* _INSTRUCTION_: Look through the data below. Collect every line where the word "section" occurs.

----------------------------------------

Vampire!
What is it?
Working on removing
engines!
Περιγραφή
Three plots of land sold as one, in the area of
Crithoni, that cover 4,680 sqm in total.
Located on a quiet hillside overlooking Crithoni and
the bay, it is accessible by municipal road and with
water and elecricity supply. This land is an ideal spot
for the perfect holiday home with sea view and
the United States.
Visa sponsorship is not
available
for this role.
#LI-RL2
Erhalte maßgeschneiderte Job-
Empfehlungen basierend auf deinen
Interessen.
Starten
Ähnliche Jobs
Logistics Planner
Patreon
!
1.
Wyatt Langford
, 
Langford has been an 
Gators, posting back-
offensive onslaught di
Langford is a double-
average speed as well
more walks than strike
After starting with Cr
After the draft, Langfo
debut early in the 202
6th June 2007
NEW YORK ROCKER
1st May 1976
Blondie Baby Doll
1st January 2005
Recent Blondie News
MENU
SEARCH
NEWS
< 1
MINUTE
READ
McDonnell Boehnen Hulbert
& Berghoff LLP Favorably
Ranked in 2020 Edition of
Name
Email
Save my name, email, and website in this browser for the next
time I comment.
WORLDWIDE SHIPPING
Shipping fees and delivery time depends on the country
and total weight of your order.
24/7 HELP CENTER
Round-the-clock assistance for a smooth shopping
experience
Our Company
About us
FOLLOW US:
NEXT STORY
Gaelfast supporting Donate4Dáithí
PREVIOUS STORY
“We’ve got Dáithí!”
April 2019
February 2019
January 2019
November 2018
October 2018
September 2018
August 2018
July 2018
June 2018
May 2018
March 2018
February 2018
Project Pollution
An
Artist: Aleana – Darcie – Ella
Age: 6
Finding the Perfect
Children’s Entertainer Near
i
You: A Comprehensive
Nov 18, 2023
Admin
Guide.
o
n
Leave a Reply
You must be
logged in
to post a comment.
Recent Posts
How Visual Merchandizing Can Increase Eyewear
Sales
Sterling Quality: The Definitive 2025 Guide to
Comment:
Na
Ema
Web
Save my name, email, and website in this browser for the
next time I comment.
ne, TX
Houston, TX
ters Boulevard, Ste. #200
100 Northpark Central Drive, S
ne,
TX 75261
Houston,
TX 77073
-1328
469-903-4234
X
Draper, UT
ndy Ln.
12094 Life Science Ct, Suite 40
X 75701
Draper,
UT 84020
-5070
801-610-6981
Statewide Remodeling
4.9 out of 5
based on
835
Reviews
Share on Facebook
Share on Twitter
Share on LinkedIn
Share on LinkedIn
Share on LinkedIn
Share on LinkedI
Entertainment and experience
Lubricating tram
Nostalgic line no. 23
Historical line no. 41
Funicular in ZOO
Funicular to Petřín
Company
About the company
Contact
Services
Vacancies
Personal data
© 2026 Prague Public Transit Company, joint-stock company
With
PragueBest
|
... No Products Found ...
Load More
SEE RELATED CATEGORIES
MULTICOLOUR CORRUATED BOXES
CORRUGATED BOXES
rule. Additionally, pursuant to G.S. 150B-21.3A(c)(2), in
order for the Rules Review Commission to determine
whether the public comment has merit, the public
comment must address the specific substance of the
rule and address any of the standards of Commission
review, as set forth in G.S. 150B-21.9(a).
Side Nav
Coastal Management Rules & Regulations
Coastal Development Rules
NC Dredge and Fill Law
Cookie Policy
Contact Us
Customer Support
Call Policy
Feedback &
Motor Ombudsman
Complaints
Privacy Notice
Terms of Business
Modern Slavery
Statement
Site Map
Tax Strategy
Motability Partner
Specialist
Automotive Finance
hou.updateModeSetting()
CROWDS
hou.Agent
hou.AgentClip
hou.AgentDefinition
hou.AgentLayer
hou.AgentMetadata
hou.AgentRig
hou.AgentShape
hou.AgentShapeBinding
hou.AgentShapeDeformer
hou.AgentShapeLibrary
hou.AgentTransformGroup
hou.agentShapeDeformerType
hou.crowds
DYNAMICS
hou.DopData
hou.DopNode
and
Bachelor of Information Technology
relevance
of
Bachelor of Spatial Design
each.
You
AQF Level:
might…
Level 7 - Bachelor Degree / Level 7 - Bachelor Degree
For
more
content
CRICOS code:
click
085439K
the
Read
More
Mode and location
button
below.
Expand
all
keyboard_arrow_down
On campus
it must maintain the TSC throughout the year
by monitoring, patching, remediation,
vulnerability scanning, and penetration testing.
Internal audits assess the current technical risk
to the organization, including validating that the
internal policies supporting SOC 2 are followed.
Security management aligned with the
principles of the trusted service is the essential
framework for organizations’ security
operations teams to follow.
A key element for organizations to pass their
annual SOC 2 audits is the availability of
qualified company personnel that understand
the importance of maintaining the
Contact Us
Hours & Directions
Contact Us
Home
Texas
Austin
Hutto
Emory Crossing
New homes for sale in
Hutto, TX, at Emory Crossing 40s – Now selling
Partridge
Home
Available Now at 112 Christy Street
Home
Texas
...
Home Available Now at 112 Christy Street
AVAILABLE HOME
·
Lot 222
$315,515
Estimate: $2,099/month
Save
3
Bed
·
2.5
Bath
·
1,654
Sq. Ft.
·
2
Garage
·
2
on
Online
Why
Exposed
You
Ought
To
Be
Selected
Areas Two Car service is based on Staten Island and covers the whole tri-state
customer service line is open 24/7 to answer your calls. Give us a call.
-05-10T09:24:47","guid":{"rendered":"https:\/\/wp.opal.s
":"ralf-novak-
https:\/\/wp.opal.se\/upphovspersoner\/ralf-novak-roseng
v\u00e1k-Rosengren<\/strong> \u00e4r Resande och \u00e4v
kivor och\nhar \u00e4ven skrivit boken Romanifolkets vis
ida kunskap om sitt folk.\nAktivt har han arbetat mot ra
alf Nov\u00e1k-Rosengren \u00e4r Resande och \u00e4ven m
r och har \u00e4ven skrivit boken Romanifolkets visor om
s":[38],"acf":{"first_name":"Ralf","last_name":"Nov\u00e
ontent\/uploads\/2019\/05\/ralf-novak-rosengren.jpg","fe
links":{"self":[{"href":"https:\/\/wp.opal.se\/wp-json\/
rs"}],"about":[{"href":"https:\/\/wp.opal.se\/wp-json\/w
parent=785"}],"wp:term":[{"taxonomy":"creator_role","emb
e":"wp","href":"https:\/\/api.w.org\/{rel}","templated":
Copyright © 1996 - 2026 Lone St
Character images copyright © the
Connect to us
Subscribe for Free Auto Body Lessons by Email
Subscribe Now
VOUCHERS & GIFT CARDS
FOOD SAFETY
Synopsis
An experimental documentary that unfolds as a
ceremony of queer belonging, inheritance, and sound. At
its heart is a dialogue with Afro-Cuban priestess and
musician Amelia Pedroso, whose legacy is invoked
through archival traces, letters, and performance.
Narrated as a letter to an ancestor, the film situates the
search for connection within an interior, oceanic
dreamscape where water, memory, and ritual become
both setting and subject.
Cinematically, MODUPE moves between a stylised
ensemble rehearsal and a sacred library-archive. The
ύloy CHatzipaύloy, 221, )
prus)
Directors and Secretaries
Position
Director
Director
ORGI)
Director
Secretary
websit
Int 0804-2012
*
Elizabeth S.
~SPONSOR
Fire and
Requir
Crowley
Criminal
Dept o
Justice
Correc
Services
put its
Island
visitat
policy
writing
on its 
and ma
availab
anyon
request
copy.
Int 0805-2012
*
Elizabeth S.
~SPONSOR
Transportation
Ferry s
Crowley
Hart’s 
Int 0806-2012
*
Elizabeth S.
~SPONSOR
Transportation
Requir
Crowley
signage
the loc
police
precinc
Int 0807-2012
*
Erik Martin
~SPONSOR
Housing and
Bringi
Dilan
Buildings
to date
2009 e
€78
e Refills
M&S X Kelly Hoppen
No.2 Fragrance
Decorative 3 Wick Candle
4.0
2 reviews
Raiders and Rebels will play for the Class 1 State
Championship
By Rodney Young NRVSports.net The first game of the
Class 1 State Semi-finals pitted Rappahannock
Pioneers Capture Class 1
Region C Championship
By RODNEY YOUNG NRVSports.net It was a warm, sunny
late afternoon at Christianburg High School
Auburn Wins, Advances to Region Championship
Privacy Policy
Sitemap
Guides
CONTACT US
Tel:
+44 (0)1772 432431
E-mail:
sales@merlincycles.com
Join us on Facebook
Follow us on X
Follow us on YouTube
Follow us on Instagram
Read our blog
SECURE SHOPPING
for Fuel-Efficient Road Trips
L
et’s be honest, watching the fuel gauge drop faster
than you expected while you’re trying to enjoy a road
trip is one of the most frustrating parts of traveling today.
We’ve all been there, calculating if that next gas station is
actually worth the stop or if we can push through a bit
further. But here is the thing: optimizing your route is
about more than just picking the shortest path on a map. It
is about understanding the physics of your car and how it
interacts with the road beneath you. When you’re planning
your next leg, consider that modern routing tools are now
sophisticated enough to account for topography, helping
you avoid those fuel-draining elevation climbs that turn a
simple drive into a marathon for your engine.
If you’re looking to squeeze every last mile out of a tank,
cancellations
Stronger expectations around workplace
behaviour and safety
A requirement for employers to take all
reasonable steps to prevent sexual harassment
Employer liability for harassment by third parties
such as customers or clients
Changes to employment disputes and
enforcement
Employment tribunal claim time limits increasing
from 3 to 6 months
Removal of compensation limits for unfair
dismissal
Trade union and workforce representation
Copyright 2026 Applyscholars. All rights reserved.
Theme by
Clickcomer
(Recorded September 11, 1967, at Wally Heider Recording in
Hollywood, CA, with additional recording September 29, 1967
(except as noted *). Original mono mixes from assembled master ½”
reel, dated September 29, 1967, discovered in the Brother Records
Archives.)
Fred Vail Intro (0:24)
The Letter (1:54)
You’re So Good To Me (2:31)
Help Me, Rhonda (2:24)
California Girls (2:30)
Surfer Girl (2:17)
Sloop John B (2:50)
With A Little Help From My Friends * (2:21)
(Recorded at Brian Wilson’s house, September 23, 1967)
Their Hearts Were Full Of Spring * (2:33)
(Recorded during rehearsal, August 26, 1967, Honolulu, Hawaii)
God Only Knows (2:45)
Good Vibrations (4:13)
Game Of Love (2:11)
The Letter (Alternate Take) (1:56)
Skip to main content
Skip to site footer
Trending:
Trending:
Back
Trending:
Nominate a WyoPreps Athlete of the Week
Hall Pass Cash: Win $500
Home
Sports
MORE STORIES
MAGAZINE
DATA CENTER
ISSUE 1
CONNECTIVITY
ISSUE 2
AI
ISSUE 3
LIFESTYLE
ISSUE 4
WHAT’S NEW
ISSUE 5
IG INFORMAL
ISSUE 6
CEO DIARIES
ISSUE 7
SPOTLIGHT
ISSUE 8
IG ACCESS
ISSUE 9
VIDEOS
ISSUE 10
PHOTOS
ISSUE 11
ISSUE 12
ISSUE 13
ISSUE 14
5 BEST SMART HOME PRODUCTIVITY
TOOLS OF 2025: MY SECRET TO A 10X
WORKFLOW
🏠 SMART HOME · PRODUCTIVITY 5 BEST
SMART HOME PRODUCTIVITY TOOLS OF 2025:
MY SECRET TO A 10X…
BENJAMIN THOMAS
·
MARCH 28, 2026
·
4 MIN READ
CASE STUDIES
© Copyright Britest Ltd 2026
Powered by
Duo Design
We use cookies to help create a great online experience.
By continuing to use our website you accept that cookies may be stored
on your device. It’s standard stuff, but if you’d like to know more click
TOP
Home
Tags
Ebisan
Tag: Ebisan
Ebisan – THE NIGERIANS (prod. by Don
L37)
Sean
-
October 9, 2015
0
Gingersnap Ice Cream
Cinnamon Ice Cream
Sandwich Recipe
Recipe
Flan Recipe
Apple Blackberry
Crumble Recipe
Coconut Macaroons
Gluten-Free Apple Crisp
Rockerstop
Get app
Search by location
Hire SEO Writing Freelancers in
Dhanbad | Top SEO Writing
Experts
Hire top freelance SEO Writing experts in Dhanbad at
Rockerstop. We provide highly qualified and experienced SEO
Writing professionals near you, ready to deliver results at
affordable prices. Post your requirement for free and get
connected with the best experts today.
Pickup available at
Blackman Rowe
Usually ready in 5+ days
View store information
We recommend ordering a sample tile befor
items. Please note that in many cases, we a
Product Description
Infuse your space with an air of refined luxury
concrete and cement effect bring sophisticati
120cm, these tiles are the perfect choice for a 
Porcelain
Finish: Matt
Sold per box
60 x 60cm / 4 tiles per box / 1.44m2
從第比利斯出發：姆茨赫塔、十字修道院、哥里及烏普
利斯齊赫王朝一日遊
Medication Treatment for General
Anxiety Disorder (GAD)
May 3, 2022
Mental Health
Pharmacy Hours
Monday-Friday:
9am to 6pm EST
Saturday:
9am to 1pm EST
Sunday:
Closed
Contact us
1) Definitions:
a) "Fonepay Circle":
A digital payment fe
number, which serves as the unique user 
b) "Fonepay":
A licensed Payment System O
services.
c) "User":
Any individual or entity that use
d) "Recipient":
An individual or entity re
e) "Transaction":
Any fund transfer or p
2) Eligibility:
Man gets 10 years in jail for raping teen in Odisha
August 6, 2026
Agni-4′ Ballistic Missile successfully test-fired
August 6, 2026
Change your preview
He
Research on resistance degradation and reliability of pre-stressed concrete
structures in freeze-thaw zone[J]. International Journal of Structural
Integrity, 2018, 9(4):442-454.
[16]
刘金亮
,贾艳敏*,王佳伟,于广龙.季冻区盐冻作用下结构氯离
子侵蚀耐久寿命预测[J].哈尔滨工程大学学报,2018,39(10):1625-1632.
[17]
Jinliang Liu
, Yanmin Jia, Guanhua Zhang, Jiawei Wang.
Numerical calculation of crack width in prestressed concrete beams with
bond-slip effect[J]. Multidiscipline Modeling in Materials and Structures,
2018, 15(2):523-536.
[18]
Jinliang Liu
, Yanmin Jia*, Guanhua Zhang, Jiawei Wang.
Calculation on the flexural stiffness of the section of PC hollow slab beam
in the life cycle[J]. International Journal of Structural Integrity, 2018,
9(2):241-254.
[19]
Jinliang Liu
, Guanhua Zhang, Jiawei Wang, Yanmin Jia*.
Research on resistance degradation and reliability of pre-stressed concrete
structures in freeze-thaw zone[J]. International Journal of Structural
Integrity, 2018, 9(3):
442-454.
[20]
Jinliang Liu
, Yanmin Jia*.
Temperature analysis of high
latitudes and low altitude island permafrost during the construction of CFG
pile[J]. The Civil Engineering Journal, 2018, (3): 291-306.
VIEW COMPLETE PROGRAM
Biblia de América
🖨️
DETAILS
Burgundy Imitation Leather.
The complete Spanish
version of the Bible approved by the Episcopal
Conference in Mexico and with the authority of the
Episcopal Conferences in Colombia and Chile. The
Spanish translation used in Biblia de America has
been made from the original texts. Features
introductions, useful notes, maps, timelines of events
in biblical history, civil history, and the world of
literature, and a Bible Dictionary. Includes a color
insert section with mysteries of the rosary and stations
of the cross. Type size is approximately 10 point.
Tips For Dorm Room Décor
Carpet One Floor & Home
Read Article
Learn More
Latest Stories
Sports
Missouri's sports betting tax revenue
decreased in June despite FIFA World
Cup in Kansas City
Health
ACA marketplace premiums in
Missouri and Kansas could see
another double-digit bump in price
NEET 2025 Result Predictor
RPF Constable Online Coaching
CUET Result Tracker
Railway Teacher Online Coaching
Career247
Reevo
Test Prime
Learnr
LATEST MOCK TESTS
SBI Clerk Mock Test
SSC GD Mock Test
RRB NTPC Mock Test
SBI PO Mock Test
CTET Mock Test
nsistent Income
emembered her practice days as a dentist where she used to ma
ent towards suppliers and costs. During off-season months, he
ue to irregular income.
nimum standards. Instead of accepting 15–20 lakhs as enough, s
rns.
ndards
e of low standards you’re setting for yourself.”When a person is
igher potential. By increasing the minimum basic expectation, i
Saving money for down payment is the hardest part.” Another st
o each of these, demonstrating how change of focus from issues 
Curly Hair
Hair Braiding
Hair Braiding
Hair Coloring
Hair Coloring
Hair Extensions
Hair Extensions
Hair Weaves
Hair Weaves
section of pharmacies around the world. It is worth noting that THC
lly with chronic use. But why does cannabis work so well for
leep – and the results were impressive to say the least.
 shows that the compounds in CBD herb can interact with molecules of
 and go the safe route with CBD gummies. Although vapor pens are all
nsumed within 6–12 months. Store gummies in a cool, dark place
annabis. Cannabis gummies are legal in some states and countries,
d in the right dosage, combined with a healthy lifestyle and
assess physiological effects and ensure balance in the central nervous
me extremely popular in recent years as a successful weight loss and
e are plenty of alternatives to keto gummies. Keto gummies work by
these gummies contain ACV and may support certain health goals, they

----------------------------------------

* _RESPONSE TO THE TASK_:
Calculation on the flexural stiffness of the section of PC hollow slab beam
insert section with mysteries of the rosary and stations
section of pharmacies around the world. It is worth noting that THC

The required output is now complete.